The title of this post comes from an episode of “The X-Files,” and it illustrates how some creative products perfectly fit the time in which they were created.
Howard Gardner (among others) would, I think, argue that this must be true. If a new product (or service, or theory, or what have you) is to be considered creative, it must be accepted by the domain into which it is introduced. Thus, by definition, a creative product fits its time.
All this is leading up to an observation about mobile phones.
When I was in college, communicating with my parents meant sending a letter (an actual, written-on-paper artifact), or calling on the telephone, either the one in my room or a pay phone. There was no texting, to email, no calling from wherever I was standing with the phone that’s in my pocket.
This is precisely how my parents wanted it.

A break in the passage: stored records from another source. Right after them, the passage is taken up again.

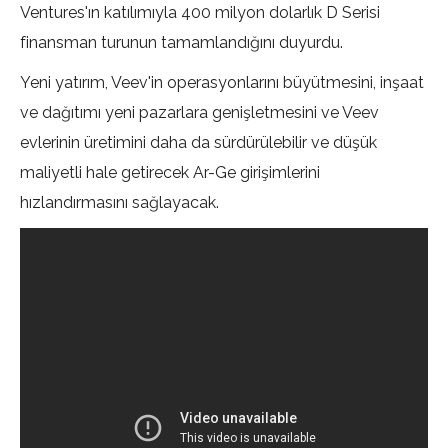
Ventures'ın katılımıyla 400 milyon dolarlık D Serisi
finansman turunun tamamlandığını duyurdu.
Yeni yatırım, Veev'in operasyonlarını büyütmesini, inşaat
ve dağıtımı yeni pazarlara genişletmesini ve Veev
evlerinin üretimini daha da sürdürülebilir ve düşük
maliyetli hale getirecek Ar-Ge girişimlerini
hızlandırmasını sağlayacak.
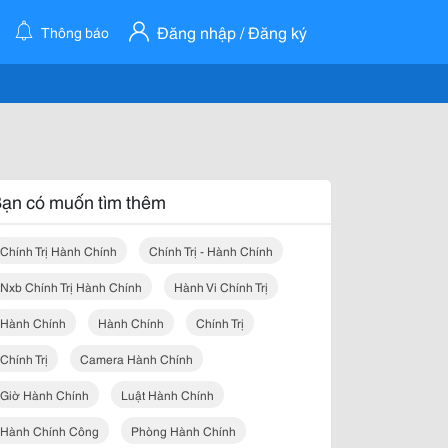
Đăng nhập / Đăng ký
Thông báo
ạn có muốn tìm thêm
Chính Trị Hành Chính
Chính Trị - Hành Chính
Nxb Chính Trị Hành Chính
Hành Vi Chính Trị
Hành Chính
Hành Chính
Chính Trị
Chính Trị
Camera Hành Chính
Giờ Hành Chính
Luật Hành Chính
Hành Chính Công
Phòng Hành Chính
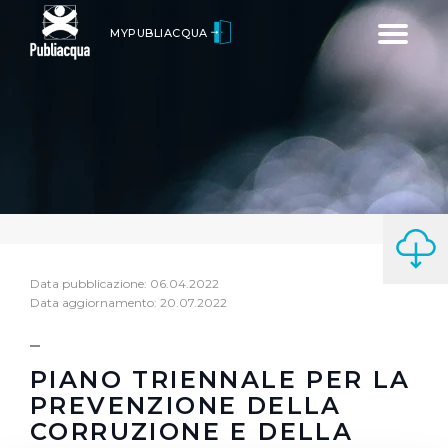
Toggle
MYPUBLIACQUA
navigatio
Data pubblicazione: 06.04.2022
Data aggiornamento: 20.07.2022
PIANO TRIENNALE PER LA
PREVENZIONE DELLA
CORRUZIONE E DELLA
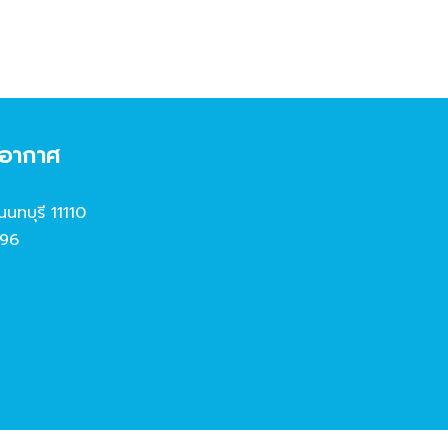
งอากาศ
นนทบุรี 11110
96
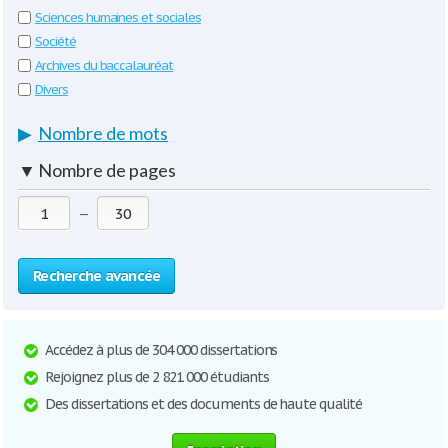
Sciences humaines et sociales
Société
Archives du baccalauréat
Divers
▶
Nombre de mots
▼
Nombre de pages
—
Recherche avancée
Accédez à plus de 304 000 dissertations
Rejoignez plus de 2 821 000 étudiants
Des dissertations et des documents de haute qualité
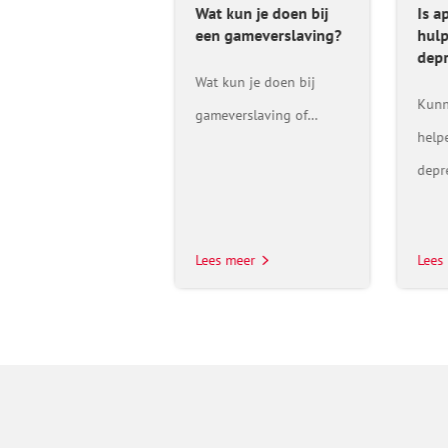
applied gaming een
Wat kun je doen bij
Is a
pmiddel bij
een gameverslaving?
hulp
ressie?
dep
Wat kun je doen bij
nen games jongeren
Kunn
gameverslaving of…
en bij een
help
essie?…
depr
 meer
Lees meer
Lees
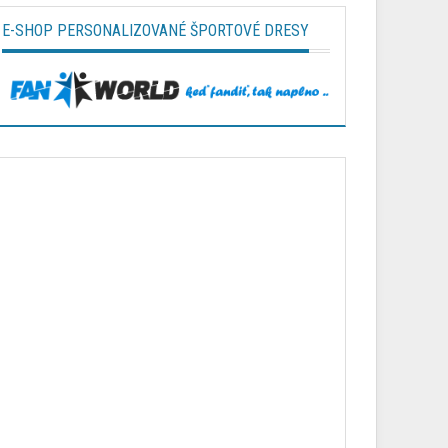
E-SHOP PERSONALIZOVANÉ ŠPORTOVÉ DRESY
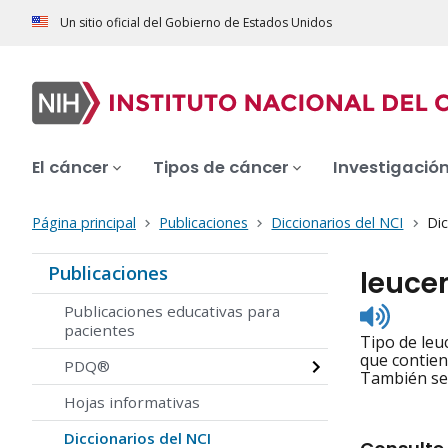
Un sitio oficial del Gobierno de Estados Unidos
El cáncer
Tipos de cáncer
Investigació
Página principal
Publicaciones
Diccionarios del NCI
Dic
Publicaciones
leuce
Listen
Publicaciones educativas para
to
pacientes
Tipo de leu
pronunc
que contien
PDQ®
También se 
Hojas informativas
Diccionarios del NCI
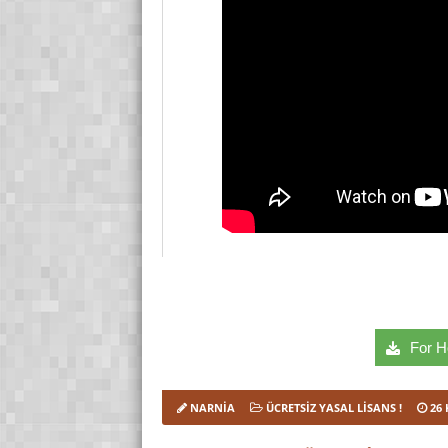
For Ho
NARNIA
ÜCRETSIZ YASAL LISANS !
26 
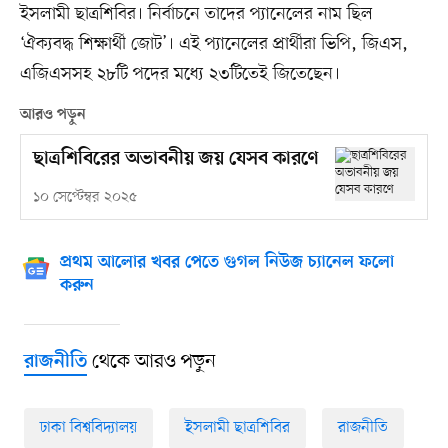
ইসলামী ছাত্রশিবির। নির্বাচনে তাদের প্যানেলের নাম ছিল
‘ঐক্যবদ্ধ শিক্ষার্থী জোট’। এই প্যানেলের প্রার্থীরা ভিপি, জিএস,
এজিএসসহ ২৮টি পদের মধ্যে ২৩টিতেই জিতেছেন।
আরও পড়ুন
ছাত্রশিবিরের অভাবনীয় জয় যেসব কারণে
১০ সেপ্টেম্বর ২০২৫
প্রথম আলোর খবর পেতে গুগল নিউজ চ্যানেল ফলো
করুন
থেকে আরও পড়ুন
রাজনীতি
ঢাকা বিশ্ববিদ্যালয়
ইসলামী ছাত্রশিবির
রাজনীতি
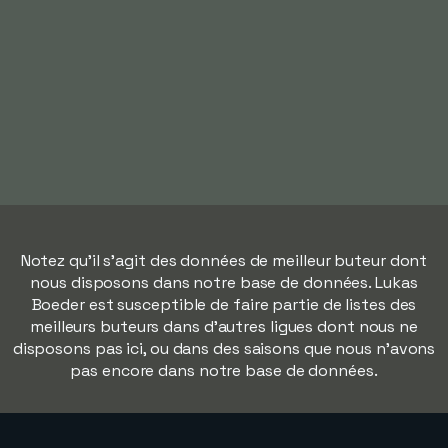
Notez qu'il s'agit des données de meilleur buteur dont
nous disposons dans notre base de données. Lukas
Boeder est susceptible de faire partie de listes des
meilleurs buteurs dans d'autres ligues dont nous ne
disposons pas ici, ou dans des saisons que nous n'avons
pas encore dans notre base de données.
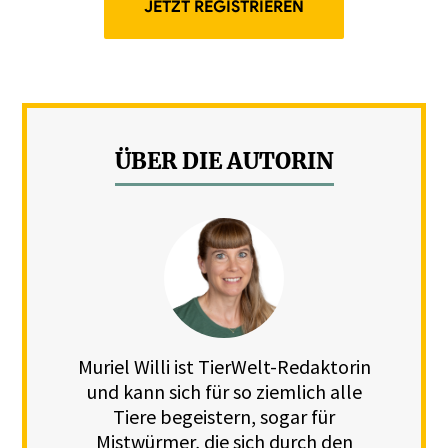
JETZT REGISTRIEREN
ÜBER DIE AUTORIN
Muriel Willi ist TierWelt-Redaktorin
und kann sich für so ziemlich alle
Tiere begeistern, sogar für
Mistwürmer, die sich durch den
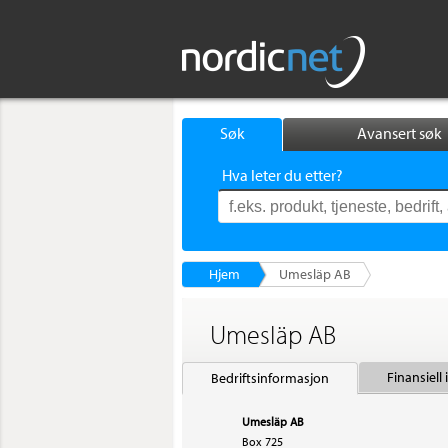
Søk
Avansert søk
Hva leter du etter?
Hjem
Umesläp AB
Umesläp AB
Finansiell
Bedriftsinformasjon
Umesläp AB
Box 725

I was raised in the time before helicopter parenting. My parents did not consider me and my siblings to be the center of the universe. The would not have wanted to text me, or receive texts from me, multiple times each day, even if the technology had been there.
Today, though: not only is the technology there, it is perfectly placed for the helicopter parents of our day. By trying to shield kids from all pain and disappointment, by rewarding them for showing up rather than for their accomplishments, by praising anything they did and not praising effort, by speaking for them even when they could speak for themselves, etc., we have set the stage for sending them off to college, too, with apron strings firmly attached.
One of my younger daughter’s six-year-old classmates proudly showed me her cell phone at school one morning. “It’s for emergencies,” she said. Given that kindergarteners are always in the care of an adult, it is difficult to conceive of an actual emergency that would require that phone. But, it’s not about the emergency, is it? It’s about access to the kid at every possible moment.
Every generation gets the technology they deserve. Enjoy.